Some have argued Iraq is unlikely to use WMD against us because, unlike terrorist networks, Saddam has a "return address."

Mr. Chairman, there is no reason for confidence that if Iraq launched a WMD attack on the U.S. it would necessarily have an obvious "return address." There are ways Iraq could easily conceal responsibility for a WMD attack. They could deploy "sleeper cells" armed with biological weapons to attack us from within-and then deny any knowledge or connection to the attacks. Or they could put a WMDtipped missile on a "commercial” shipping vessel, sail it within range of our coast, fire it, and then melt back into the commercial shipping traffic before we knew what hit us. Finding that ship would be like searching for a needle in a haystack-a bit like locating a single terrorist. Or they could recruit and utilize a terrorist network with similar views and objectives, and pass on weapons of mass destruction to them. It is this nexus between a terrorist state like Iraq with WMD and terrorist networks that has so significantly changed the U.S. security environment.

We still do not know with certainty who was behind the 1996 bombing the Khobar Towers in Saudi Arabia-an attack that killed 19 American service members.

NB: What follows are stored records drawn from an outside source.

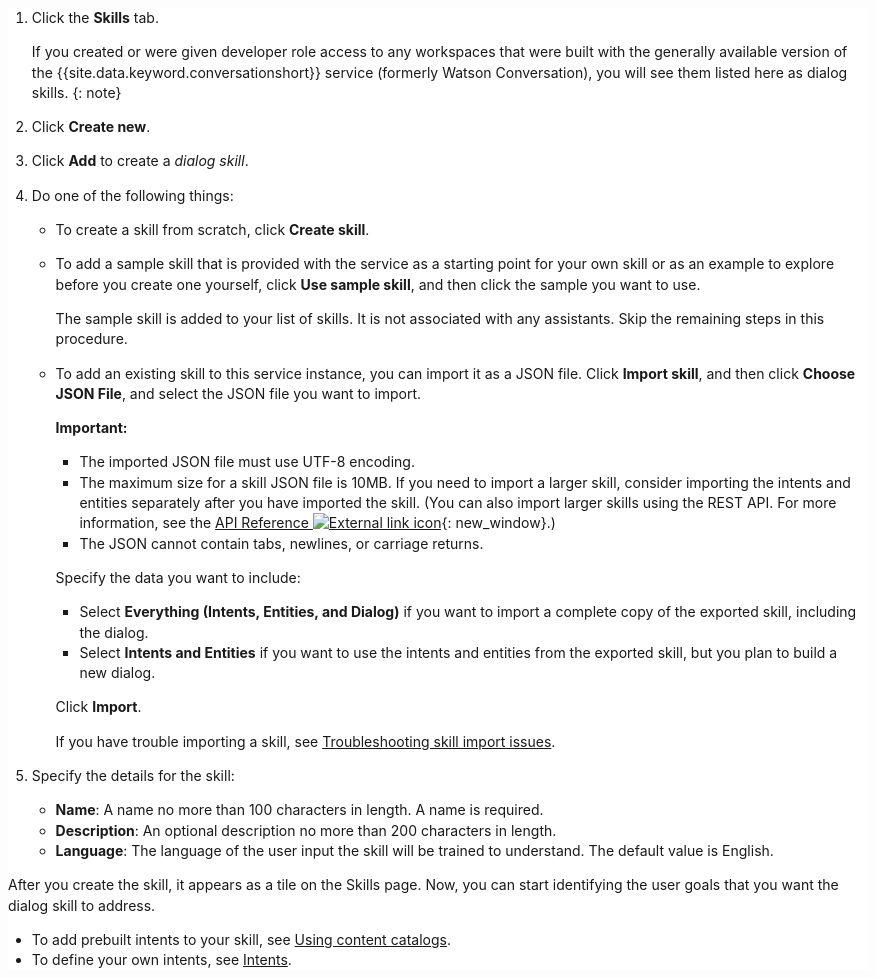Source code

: 1.  Click the **Skills** tab.

    If you created or were given developer role access to any workspaces that were built with the generally available version of the {{site.data.keyword.conversationshort}} service (formerly Watson Conversation), you will see them listed here as dialog skills.
    {: note}

1.  Click **Create new**.

1.  Click **Add** to create a *dialog skill*.

1.  Do one of the following things:

    - To create a skill from scratch, click **Create skill**.
    - To add a sample skill that is provided with the service as a starting point for your own skill or as an example to explore before you create one yourself, click **Use sample skill**, and then click the sample you want to use.

      The sample skill is added to your list of skills. It is not associated with any assistants. Skip the remaining steps in this procedure.

    - To add an existing skill to this service instance, you can import it as a JSON file. Click **Import skill**, and then click **Choose JSON File**, and select the JSON file you want to import.

      **Important:**

      - The imported JSON file must use UTF-8 encoding.
      - The maximum size for a skill JSON file is 10MB. If you need to import a larger skill, consider importing the intents and entities separately after you have imported the skill. (You can also import larger skills using the REST API. For more information, see the [API Reference ![External link icon](../../icons/launch-glyph.svg "External link icon")](https://www.ibm.com/watson/developercloud/conversation/api/v1/#create_workspace){: new_window}.)
      - The JSON cannot contain tabs, newlines, or carriage returns.

      Specify the data you want to include:

        - Select **Everything (Intents, Entities, and Dialog)** if you want to import a complete copy of the exported skill, including the dialog.
        - Select **Intents and Entities** if you want to use the intents and entities from the exported skill, but you plan to build a new dialog.

      Click **Import**.

      If you have trouble importing a skill, see [Troubleshooting skill import issues](#beta-skill-dialog-add-import-errors).

1.  Specify the details for the skill:

    - **Name**: A name no more than 100 characters in length. A name is required.
    - **Description**: An optional description no more than 200 characters in length.
    - **Language**: The language of the user input the skill will be trained to understand. The default value is English.

After you create the skill, it appears as a tile on the Skills page. Now, you can start identifying the user goals that you want the dialog skill to address.

- To add prebuilt intents to your skill, see [Using content catalogs](/docs/services/assistant?topic=assistant-catalog).
- To define your own intents, see [Intents](/docs/services/assistant?topic=assistant-intents).
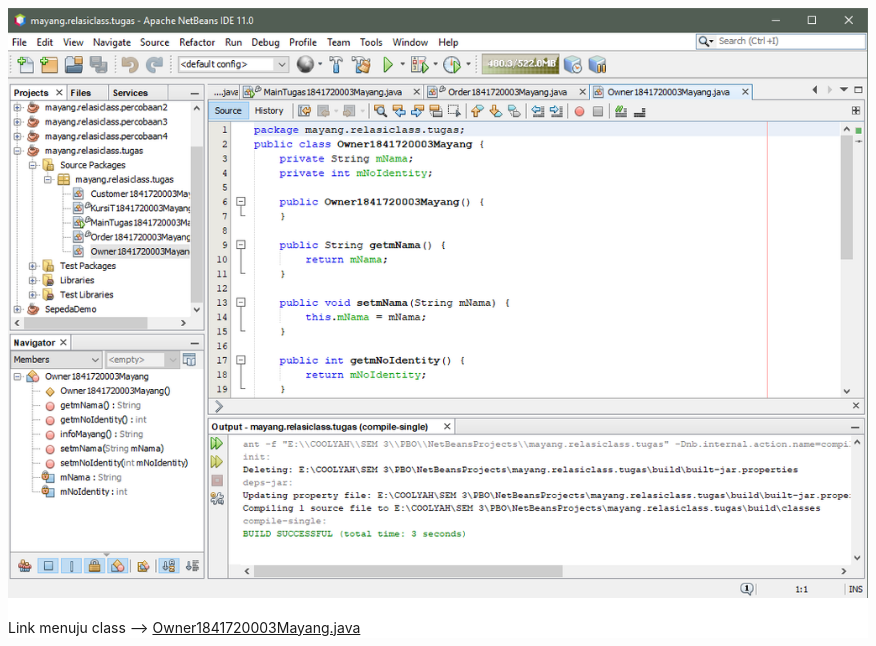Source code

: ![class modif](img/classowner.PNG)

Link menuju class --> [Owner1841720003Mayang.java](../../src/4_Relasi_Class/Owner1841720003Mayang.java)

We still do not know who is responsible for last year's anthrax attacks. The nature of terrorist attacks is that it is often very difficult to identify who is ultimately responsible. Indeed, our consistent failure over the past two decades to trace terrorist attacks to their ultimate source gives terrorist states the lesson that using terrorist networks as proxies is an effective way of attacking the U.S. with impunity.